Hacker News new | ask | show | jobs
by gue5t 3957 days ago
I think you are technically correct, but your proof contains a non-sequitur: limiting tag-nesting depth doesn't limit the size of a string accepted as HTML, because the textual contents of any tag (or an attribute, or sequenced rather than /nested/ tags) may be of unlimited length.
1 comments

It's true anyway. The limited depth means it has a finite number of states, regardless of the length, and that's all you need for it to be regular.

But this is a technicality and it should in no way indicate that a regex for HTML would be a good idea.

The reason I think it's useful to note, even though you would not in practice parse it that way, is that in my opinion it better points to why parsing HTML with regexes is a bad idea. It would be possible to do so with a giant regex, but there are two problems: 1) manually writing regexes to parse nested data structures is bug-prone; and 2) finite-automaton size scales very badly with the choice of nesting limit, which is more of a complexity rather than computability issue.

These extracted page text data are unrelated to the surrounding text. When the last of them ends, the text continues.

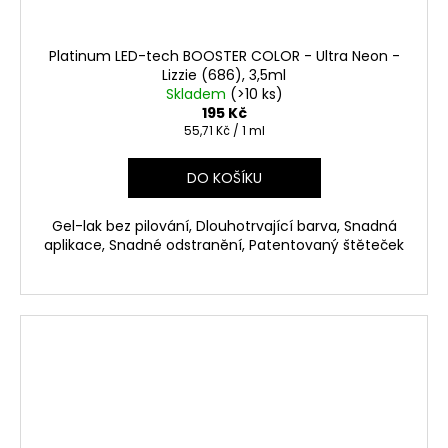
Platinum LED-tech BOOSTER COLOR - Ultra Neon -
Lizzie (686), 3,5ml
Skladem
(>10 ks)
195 Kč
Měrná
55,71 Kč / 1 ml
cena:
DO KOŠÍKU
Gel-lak bez pilování, Dlouhotrvající barva, Snadná
aplikace, Snadné odstranění, Patentovaný štěteček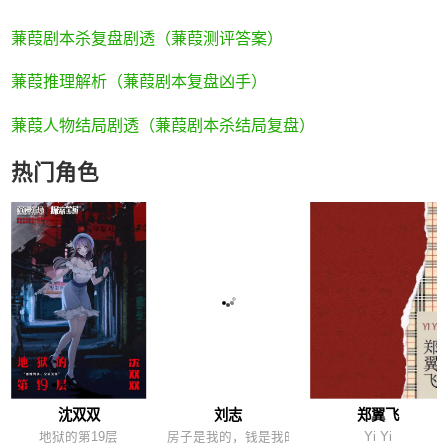
蒹葭剧本杀复盘剧透（蒹葭测评答案）
蒹葭推理解析（蒹葭剧本复盘凶手）
蒹葭人物结局剧透（蒹葭剧本杀结局复盘）
热门角色
沈双双
刘志
郑翼飞
地狱的第19层
房子是我的，钱是我的，都是我的，我的！！
Yi Yi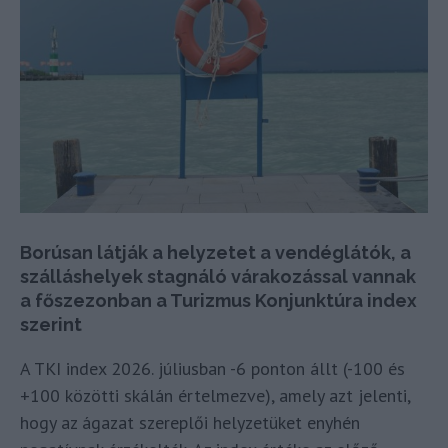
Borúsan látják a helyzetet a vendéglátók, a
szálláshelyek stagnáló várakozással vannak
a főszezonban a Turizmus Konjunktúra index
szerint
A TKI index 2026. júliusban -6 ponton állt (-100 és
+100 közötti skálán értelmezve), amely azt jelenti,
hogy az ágazat szereplői helyzetüket enyhén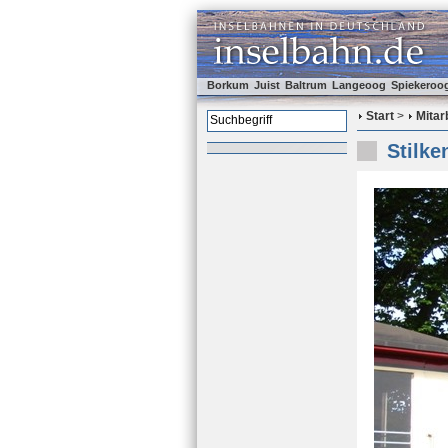
Borkum
Juist
Baltrum
Langeoog
Spiekeroo
Start
>
Mitar
Stilke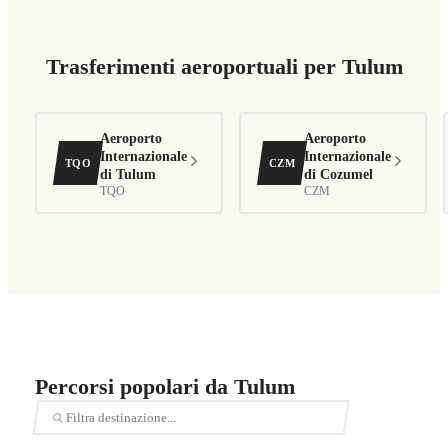
Trasferimenti aeroportuali per Tulum
Aeroporto
Aeroporto
Internazionale
Internazionale
TQO
CZM
di Tulum
di Cozumel
TQO
CZM
Percorsi popolari da Tulum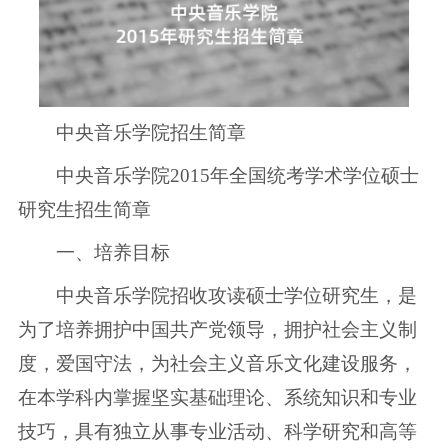
中央音乐学院招生简章
中央音乐学院2015年全国统考学术学位硕士
研究生招生简章
一、培养目标
中央音乐学院招收攻读硕士学位研究生，是
为了培养拥护中国共产党领导，拥护社会主义制
度，爱国守法，为社会主义音乐文化建设服务，
在本学科内掌握坚实基础理论、系统知识和专业
技巧，具有独立从事专业活动、科学研究和高等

Say you had a recursive data structure with a very small maximum nesting depth, like 5. Should you use a regex then? I would argue still no: there's no computational problem, but writing a correct regex to do so is still bug-prone. At least, writing one manually is. In the case of small finite nesting depths there might occasionally be reasons to mechanically compile something that looks more like EBNF to a DFA or NFA. But something else might well be better. At that point it's just an efficiency question.